(About this exercise):
Every picture should be left out, but the lines below must be repeated exactly.
________________
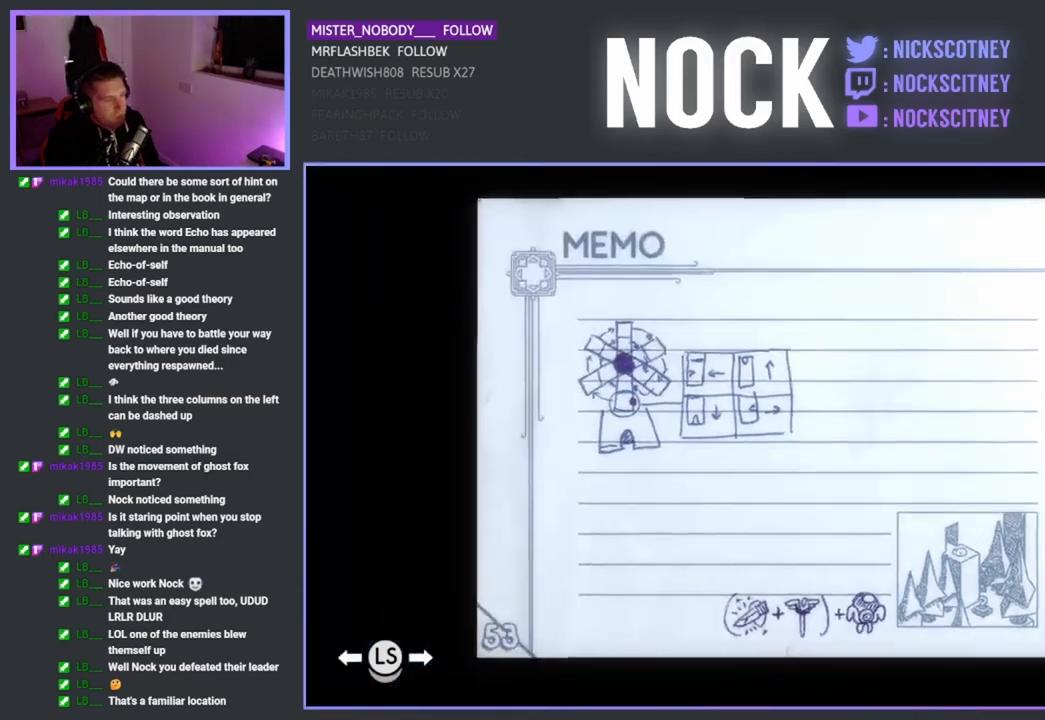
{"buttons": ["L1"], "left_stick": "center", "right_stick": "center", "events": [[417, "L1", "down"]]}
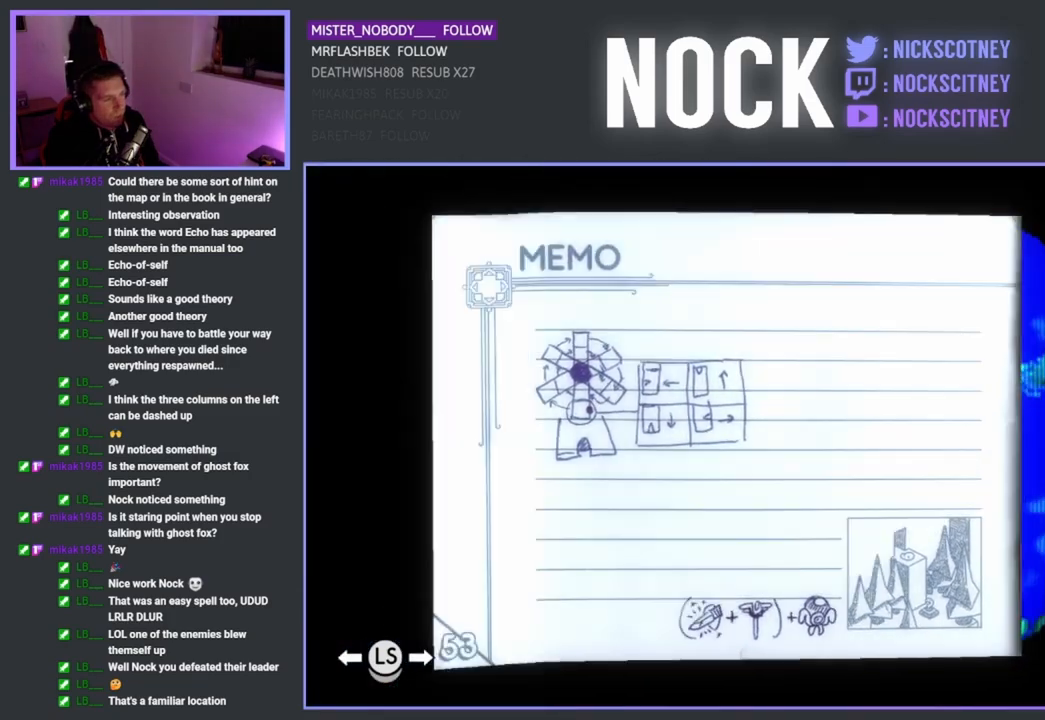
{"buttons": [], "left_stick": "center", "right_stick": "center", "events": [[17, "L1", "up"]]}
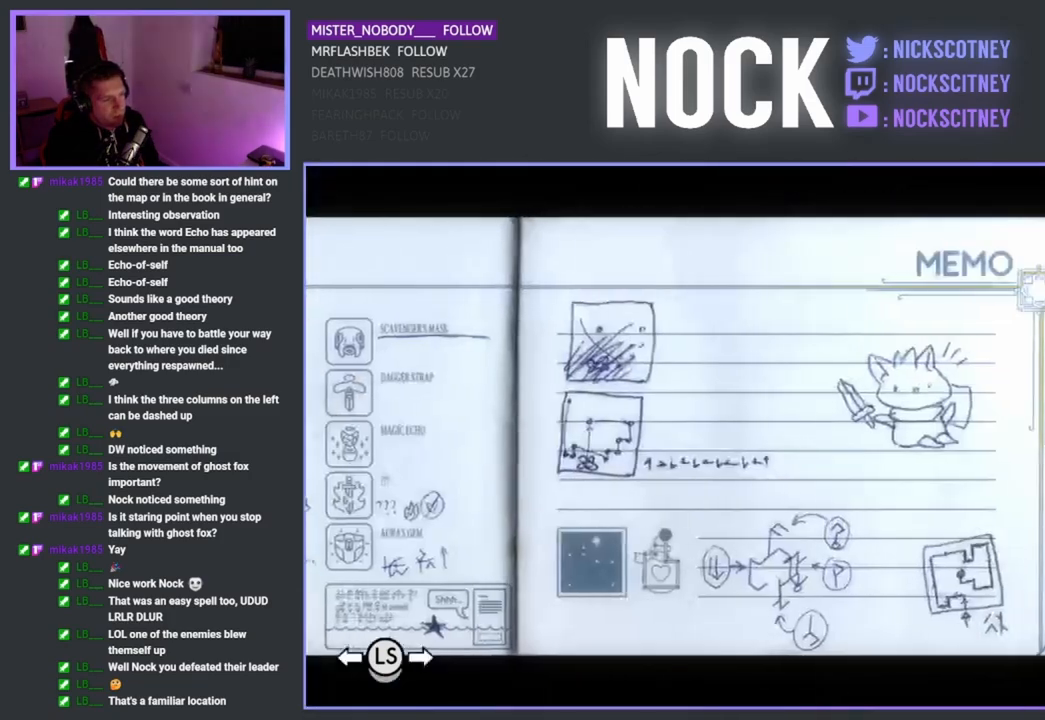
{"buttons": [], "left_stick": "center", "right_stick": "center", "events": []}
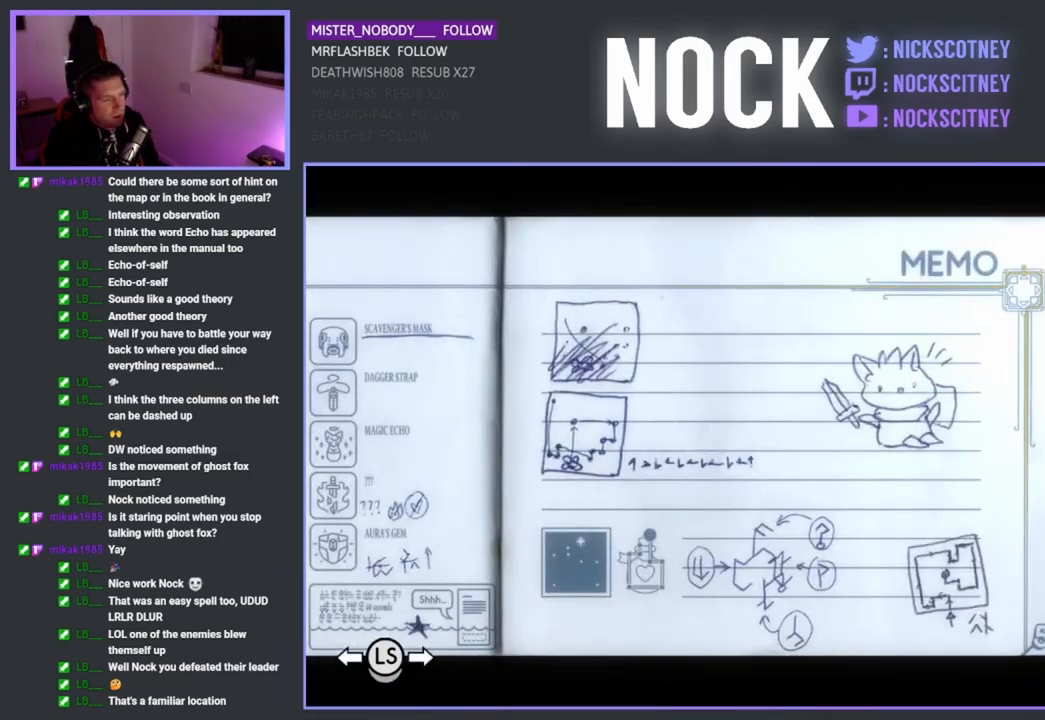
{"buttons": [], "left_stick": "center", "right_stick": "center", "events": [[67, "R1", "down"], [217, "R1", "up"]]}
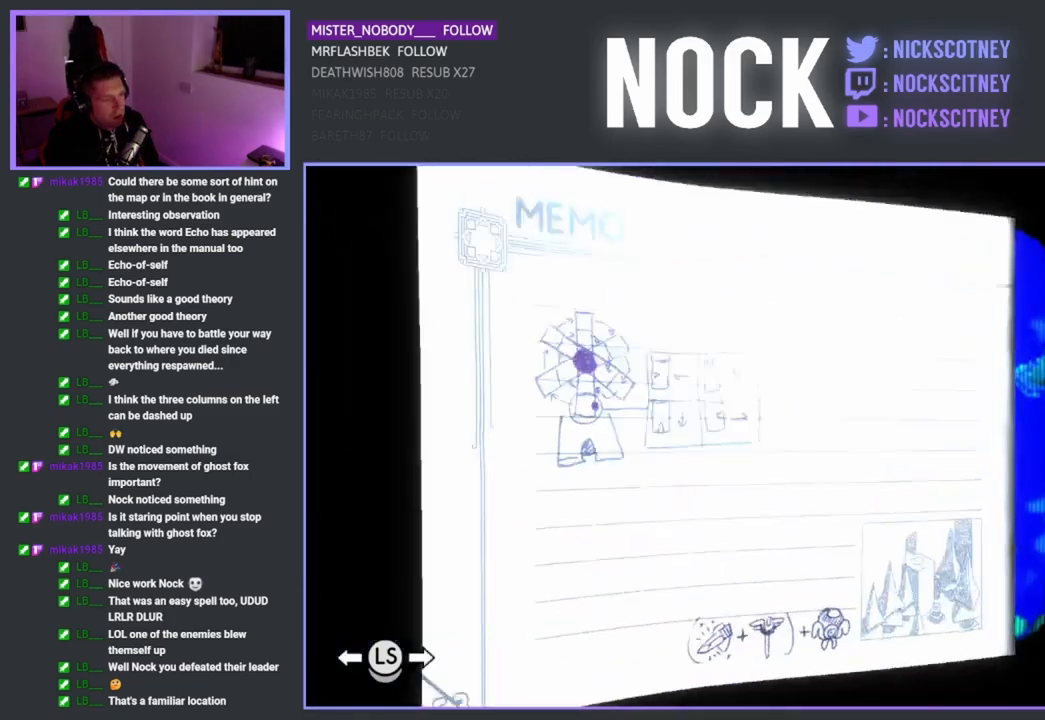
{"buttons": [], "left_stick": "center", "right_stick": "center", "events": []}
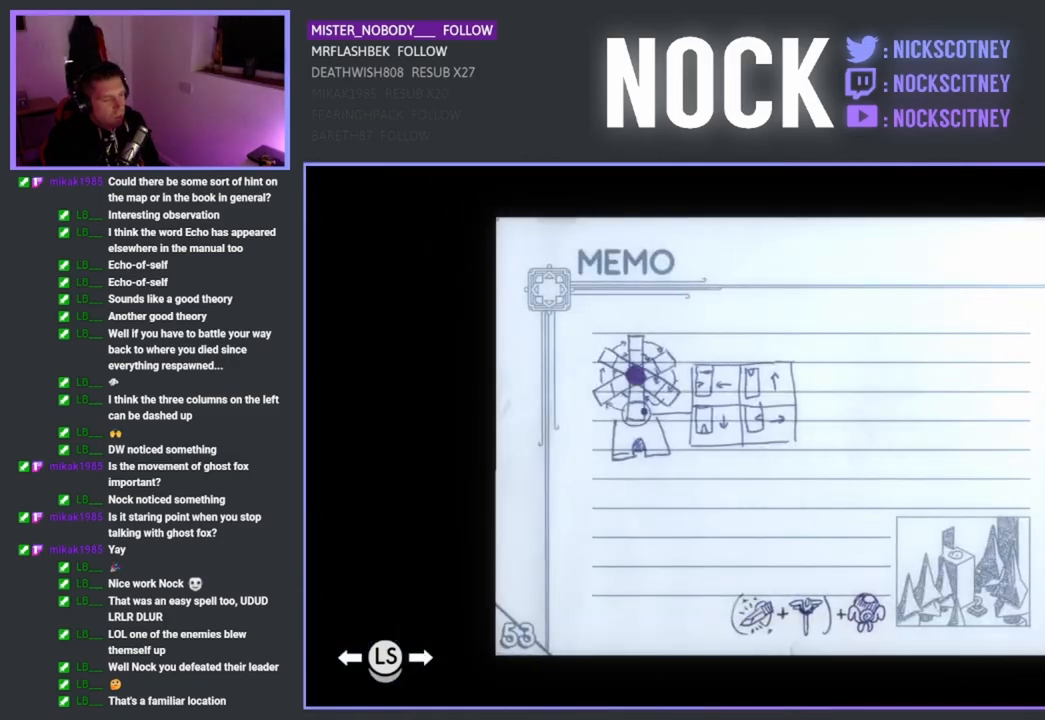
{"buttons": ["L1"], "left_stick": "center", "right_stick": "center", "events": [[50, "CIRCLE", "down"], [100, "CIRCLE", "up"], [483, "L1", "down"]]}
________________
(Result):
{"buttons": ["L1"], "left_stick": "center", "right_stick": "center", "events": [[417, "L1", "down"]]}
{"buttons": [], "left_stick": "center", "right_stick": "center", "events": [[17, "L1", "up"]]}
{"buttons": [], "left_stick": "center", "right_stick": "center", "events": []}
{"buttons": [], "left_stick": "center", "right_stick": "center", "events": [[67, "R1", "down"], [217, "R1", "up"]]}
{"buttons": [], "left_stick": "center", "right_stick": "center", "events": []}
{"buttons": ["L1"], "left_stick": "center", "right_stick": "center", "events": [[50, "CIRCLE", "down"], [100, "CIRCLE", "up"], [483, "L1", "down"]]}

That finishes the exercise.